Hepatoid or α-fetoprotein (AFP)-producing adenocarcinomas of stomach growing in a solid pattern are highly aggressive tumors. It is difficult to detect hepatoid differentiation solely based on findings from hematoxylin and eosin stainings, especially in small biopsy specimens. Gastric adenocarcinomas with hepatoid differentiation should be distinguished from solid-type gastric adenocarcinoma because of their different biological behavior. We immunohistochemically analyzed hepatocellular markers (AFP, glypican 3, and Hepatocyte paraffin 1 [HepPar-1]) and possible markers of gastric hepatoid adenocarcinoma (Sal-like protein 4 [SALL4] and palate, lung, and nasal epithelium carcinoma-associated protein [PLUNC]) to detect hepatoid differentiation in 45 gastric hepatoid adenocarcinomas and 47 nonhepatoid solid-type poorly differentiated adenocarcinomas.

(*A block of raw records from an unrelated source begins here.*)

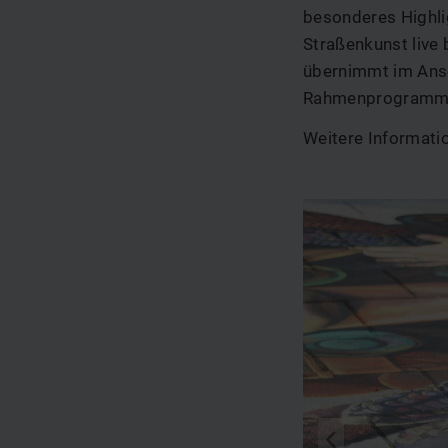
besonderes Highli
Straßenkunst live
übernimmt im Ansc
Rahmenprogramm, 
Weitere Informatio
zurück
q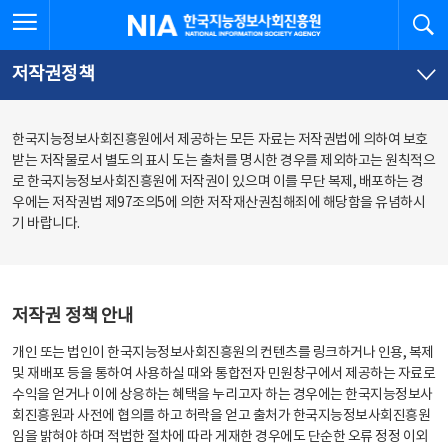
본
전
전체메뉴 열기
검
한국지능정보사회진흥원
문
체
바
메
로
뉴
가
바
저작권정책
기
로
가
기
한국지능정보사회진흥원에서 제공하는 모든 자료는 저작권법에 의하여 보호
받는 저작물로서 별도의 표시 도는 출처를 명시한 경우를 제외하고는 원칙적으
로 한국지능정보사회진흥원에 저작권이 있으며 이를 무단 복제, 배포하는 경
우에는 저작권법 제97조의5에 의한 저작재산권침해죄에 해당함을 유념하시
기 바랍니다.
저작권 정책 안내
개인 또는 법인이 한국지능정보사회진흥원의 컨텐츠를 링크하거나 인용, 복제
및 재배포 등을 통하여 사용하실 때와 통합전자 민원창구에서 제공하는 자료로
수익을 얻거나 이에 상응하는 혜택을 누리고자 하는 경우에는 한국지능정보사
회진흥원과 사전에 협의를 하고 허락을 얻고 출처가 한국지능정보사회진흥원
임을 밝혀야 하며 적법한 절차에 따라 게재한 경우에도 단순한 오류 정정 이외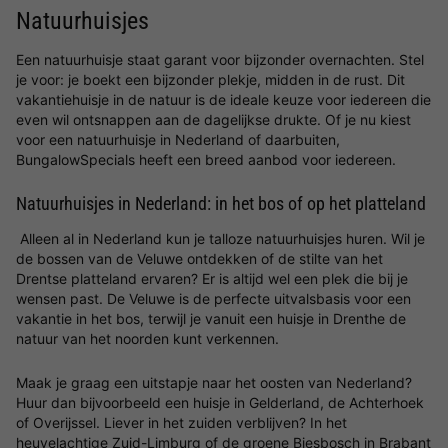
Natuurhuisjes
Een natuurhuisje staat garant voor bijzonder overnachten. Stel
je voor: je boekt een bijzonder plekje, midden in de rust. Dit
vakantiehuisje in de natuur is de ideale keuze voor iedereen die
even wil ontsnappen aan de dagelijkse drukte. Of je nu kiest
voor een natuurhuisje in Nederland of daarbuiten,
BungalowSpecials heeft een breed aanbod voor iedereen.
Natuurhuisjes in Nederland: in het bos of op het platteland
Alleen al in Nederland kun je talloze natuurhuisjes huren. Wil je
de bossen van de Veluwe ontdekken of de stilte van het
Drentse platteland ervaren? Er is altijd wel een plek die bij je
wensen past. De Veluwe is de perfecte uitvalsbasis voor een
vakantie in het bos, terwijl je vanuit een huisje in Drenthe de
natuur van het noorden kunt verkennen.
Maak je graag een uitstapje naar het oosten van Nederland?
Huur dan bijvoorbeeld een huisje in Gelderland, de Achterhoek
of Overijssel. Liever in het zuiden verblijven? In het
heuvelachtige Zuid-Limburg of de groene Biesbosch in Brabant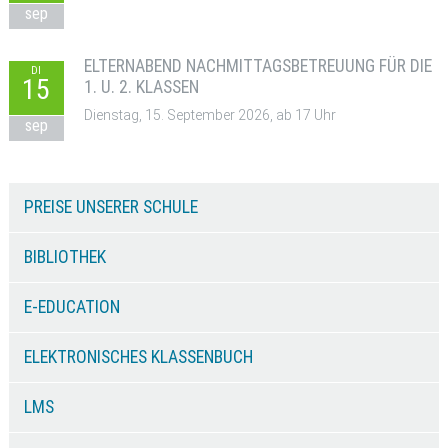
sep
ELTERNABEND NACHMITTAGSBETREUUNG FÜR DIE
DI
15
1. U. 2. KLASSEN
Dienstag, 15. September 2026, ab 17 Uhr
sep
PREISE UNSERER SCHULE
BIBLIOTHEK
E-EDUCATION
ELEKTRONISCHES KLASSENBUCH
LMS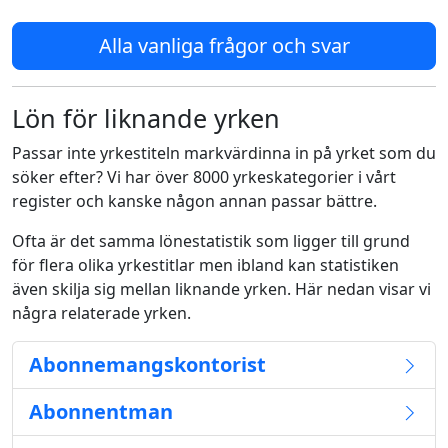
Alla vanliga frågor och svar
Lön för liknande yrken
Passar inte yrkestiteln markvärdinna in på yrket som du
söker efter? Vi har över 8000 yrkeskategorier i vårt
register och kanske någon annan passar bättre.
Ofta är det samma lönestatistik som ligger till grund
för flera olika yrkestitlar men ibland kan statistiken
även skilja sig mellan liknande yrken. Här nedan visar vi
några relaterade yrken.
Abonnemangskontorist
Abonnentman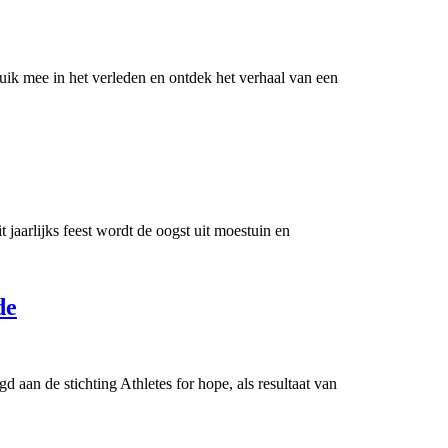
ik mee in het verleden en ontdek het verhaal van een
 jaarlijks feest wordt de oogst uit moestuin en
de
aan de stichting Athletes for hope, als resultaat van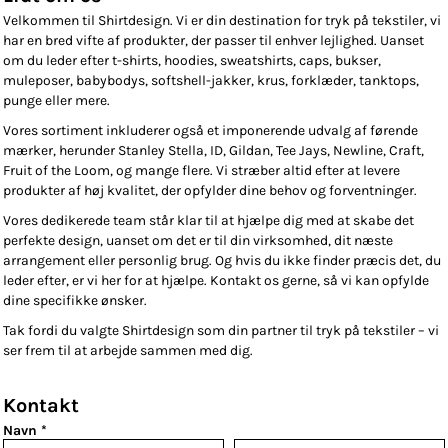
Velkommen til Shirtdesign. Vi er din destination for tryk på tekstiler, vi
har en bred vifte af produkter, der passer til enhver lejlighed. Uanset
om du leder efter t-shirts, hoodies, sweatshirts, caps, bukser,
muleposer, babybodys, softshell-jakker, krus, forklæder, tanktops,
punge eller mere.
Vores sortiment inkluderer også et imponerende udvalg af førende
mærker, herunder Stanley Stella, ID, Gildan, Tee Jays, Newline, Craft,
Fruit of the Loom, og mange flere. Vi stræber altid efter at levere
produkter af høj kvalitet, der opfylder dine behov og forventninger.
Vores dedikerede team står klar til at hjælpe dig med at skabe det
perfekte design, uanset om det er til din virksomhed, dit næste
arrangement eller personlig brug. Og hvis du ikke finder præcis det, du
leder efter, er vi her for at hjælpe. Kontakt os gerne, så vi kan opfylde
dine specifikke ønsker.
Tak fordi du valgte Shirtdesign som din partner til tryk på tekstiler – vi
ser frem til at arbejde sammen med dig.
Kontakt
Navn *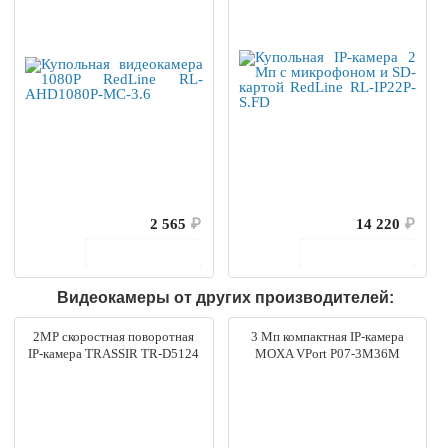
2 565
₽
14 220
₽
В корзину
В корзину
Видеокамеры от других производителей:
2MP скоростная поворотная
3 Мп компактная IP-камера
IP-камера TRASSIR TR-D5124
MOXA VPort P07-3M36M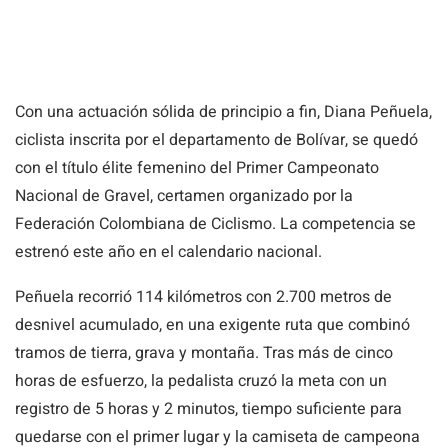
Con una actuación sólida de principio a fin, Diana Peñuela,
ciclista inscrita por el departamento de Bolívar, se quedó
con el título élite femenino del Primer Campeonato
Nacional de Gravel, certamen organizado por la
Federación Colombiana de Ciclismo. La competencia se
estrenó este año en el calendario nacional.
Peñuela recorrió 114 kilómetros con 2.700 metros de
desnivel acumulado, en una exigente ruta que combinó
tramos de tierra, grava y montaña. Tras más de cinco
horas de esfuerzo, la pedalista cruzó la meta con un
registro de 5 horas y 2 minutos, tiempo suficiente para
quedarse con el primer lugar y la camiseta de campeona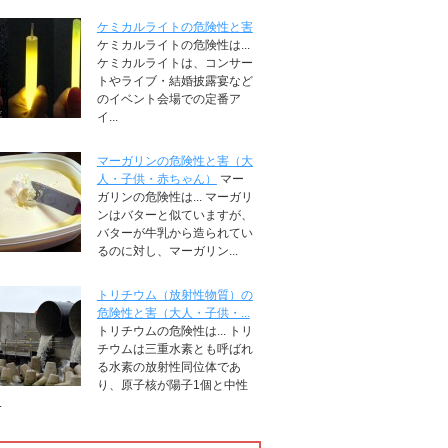
ケミカルライトの危険性と害
ケミカルライトの危険性は...
ケミカルライトは、コンサー
トやライブ・結婚披露宴など
のイベント会場での定番ア
イ...
マーガリンの危険性と害（大
人・子供・赤ちゃん）
マー
ガリンの危険性は... マーガリ
ンはバターと似ていますが、
バターが牛乳から造られてい
るのに対し、マーガリン...
トリチウム（放射性物質）の
危険性と害（大人・子供・...
トリチウムの危険性は... トリ
チウムは三重水素とも呼ばれ
る水素の放射性同位体であ
り、原子核が陽子1個と中性
.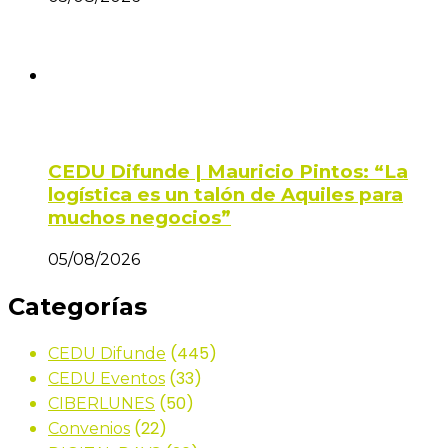
CEDU Difunde | Mauricio Pintos: “La
logística es un talón de Aquiles para
muchos negocios”
05/08/2026
Categorías
(445)
CEDU Difunde
(33)
CEDU Eventos
(50)
CIBERLUNES
(22)
Convenios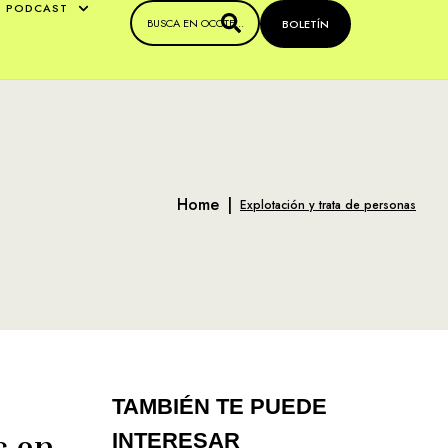
PODCAST
BOLETÍN
Home
|
Explotación y trata de personas
TAMBIÉN TE PUEDE
s en
INTERESAR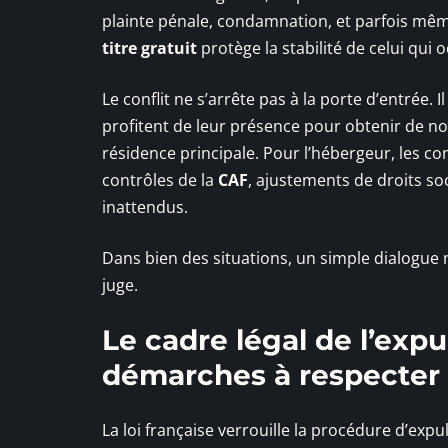
plainte pénale, condamnation, et parfois mê
titre gratuit
protège la stabilité de celui qui 
Le conflit ne s’arrête pas à la porte d’entrée.
profitent de leur présence pour obtenir de n
résidence principale. Pour l’hébergeur, les c
contrôles de la
CAF
, ajustements de droits so
inattendus.
Dans bien des situations, un simple dialogue n
juge.
Le cadre légal de l’expuls
démarches à respecter
La loi française verrouille la procédure d’exp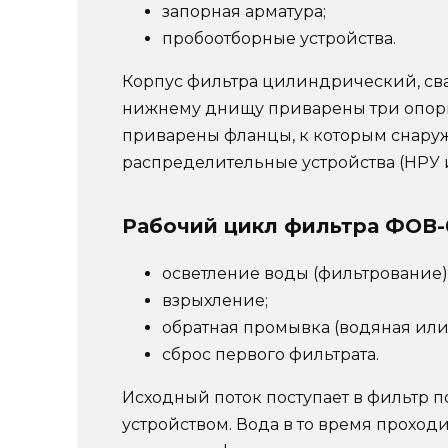
запорная арматура;
пробоотборные устройства.
Корпус фильтра цилиндрический, св
нижнему днищу приварены три опоры 
приварены фланцы, к которым снаруж
распределительные устройства (НРУ 
Рабочий цикл фильтра ФОВ-0
осветление воды (фильтрование)
взрыхление;
обратная промывка (водяная или
сброс первого фильтрата.
Исходный поток поступает в фильтр
устройством. Вода в то время прохо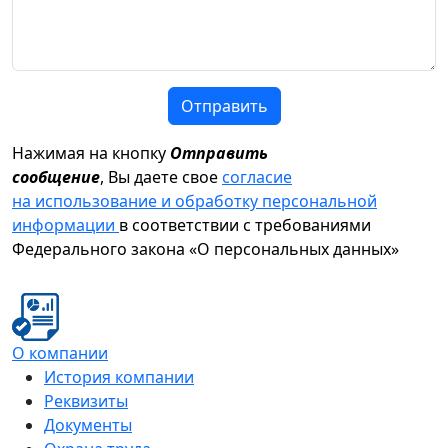
Отправить
Нажимая на кнопку
Отправить
сообщение
, Вы даете свое
согласие
на использование и обработку персональной
информации
в соответствии с требованиями
Федерального закона «О персональных данных»
О компании
История компании
Реквизиты
Документы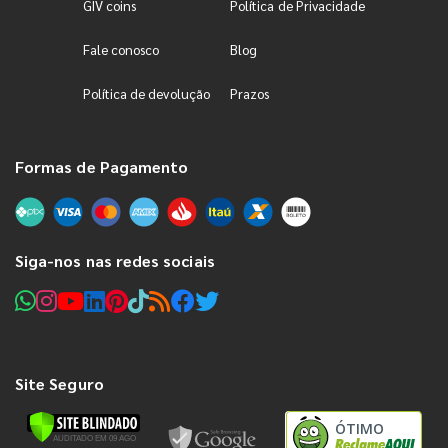
GIV coins
Política de Privacidade
Fale conosco
Blog
Política de devolução
Prazos
Formas de Pagamento
Siga-nos nas redes sociais
Site Seguro
ÓTIMO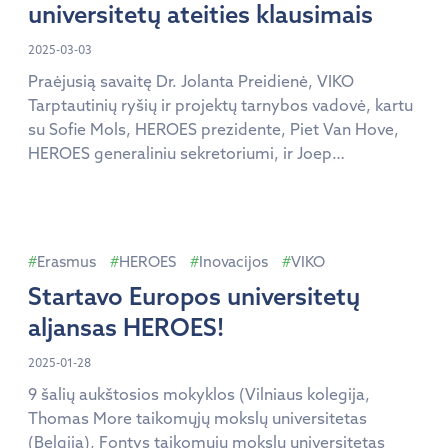
universitetų ateities klausimais
2025-03-03
Praėjusią savaitę Dr. Jolanta Preidienė, VIKO
Tarptautinių ryšių ir projektų tarnybos vadovė, kartu
su Sofie Mols, HEROES prezidente, Piet Van Hove,
HEROES generaliniu sekretoriumi, ir Joep
Houterman, Fontys UAS (Nyderlandai) rektoriumi,
atstovavo HEROES aljansui aukšto lygio susitikime
„Formuojant ateitį: Europos universitetų aljansai
konkurencingai Europai“, kurį vasario 26-27 d.
Erasmus
HEROES
Inovacijos
VIKO
organizavo Europos Komisija. Šis vertingas
Startavo Europos universitetų
susitikimas sukūrė […]
aljansas HEROES!
2025-01-28
9 šalių aukštosios mokyklos (Vilniaus kolegija,
Thomas More taikomųjų mokslų universitetas
(Belgija), Fontys taikomųjų mokslų universitetas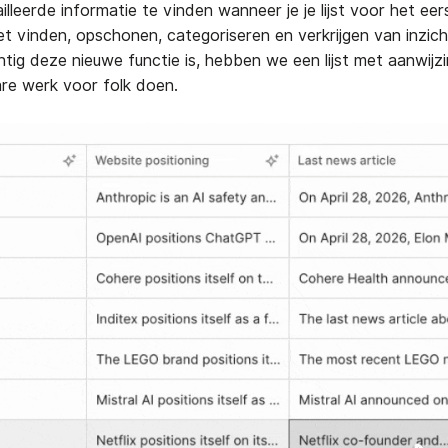
illeerde informatie te vinden wanneer je je lijst voor het e
het vinden, opschonen, categoriseren en verkrijgen van inzich
htig deze nieuwe functie is, hebben we een lijst met aanwij
re werk voor folk doen.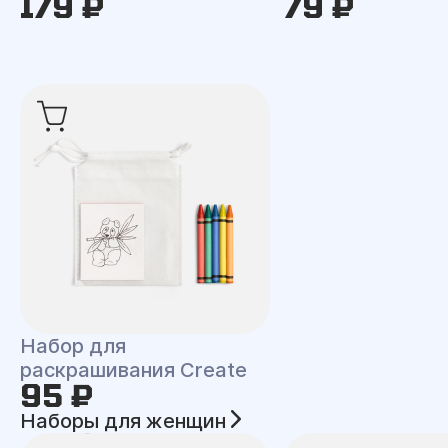
179 ₽
79 ₽
Набор для
раскрашивания Create
95 ₽
Наборы для женщин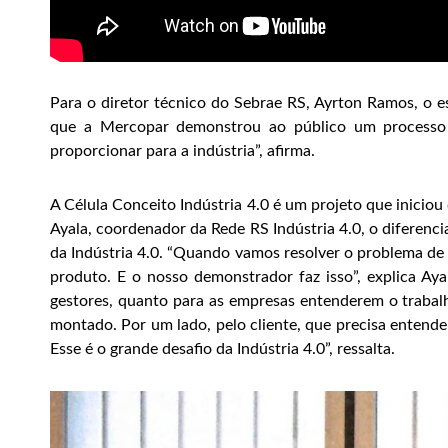
Para o diretor técnico do Sebrae RS, Ayrton Ramos, o es
que a Mercopar demonstrou ao público um processo fab
proporcionar para a indústria”, afirma.
A Célula Conceito Indústria 4.0 é um projeto que inicio
Ayala, coordenador da Rede RS Indústria 4.0, o diferenci
da Indústria 4.0. “Quando vamos resolver o problema d
produto. E o nosso demonstrador faz isso”, explica Aya
gestores, quanto para as empresas entenderem o trabalh
montado. Por um lado, pelo cliente, que precisa entend
Esse é o grande desafio da Indústria 4.0”, ressalta.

There were a higher incidence of vascular invasion (P = .0055) and distant metastasis (P = .0458) in hepatoid adenocarcinoma than in nonhepatoid adenocarcinoma. AFP, SALL4, HepPar-1, and glypican 3 were significantly higher in hepatoid adenocarcinoma than in nonhepatoid adenocarcinoma. All 5 markers were positive in both the hepatoid/solid and the tubular component. In hepatoid adenocarcinoma, the frequency of distant metastasis was significantly higher in SALL4-negative cases than in SALL4-positive cases (P = .0381). HepPar-1 was associated with liver metastasis (P = .0452). PLUNC was correlated with lymph node metastasis (P = .0375). There was a significant difference in the survival rate between HepPar-1-positive and HepPar-1-negative groups (P = .0437). The coexpression of PLUNC and SALL4 and the other coexpression of HepPar-1 and PLUNC were associated with poorer prognosis (P = .0181 and P = .0443, respectively). AFP, SALL4, HepPar-1, and glypican 3 are useful for the detection of hepatoid differentiation. A combination of PLUNC, HepPar-1, and SALL4 could be a reliable prognostic indicator in hepatoid adenocarcinoma of the stomach.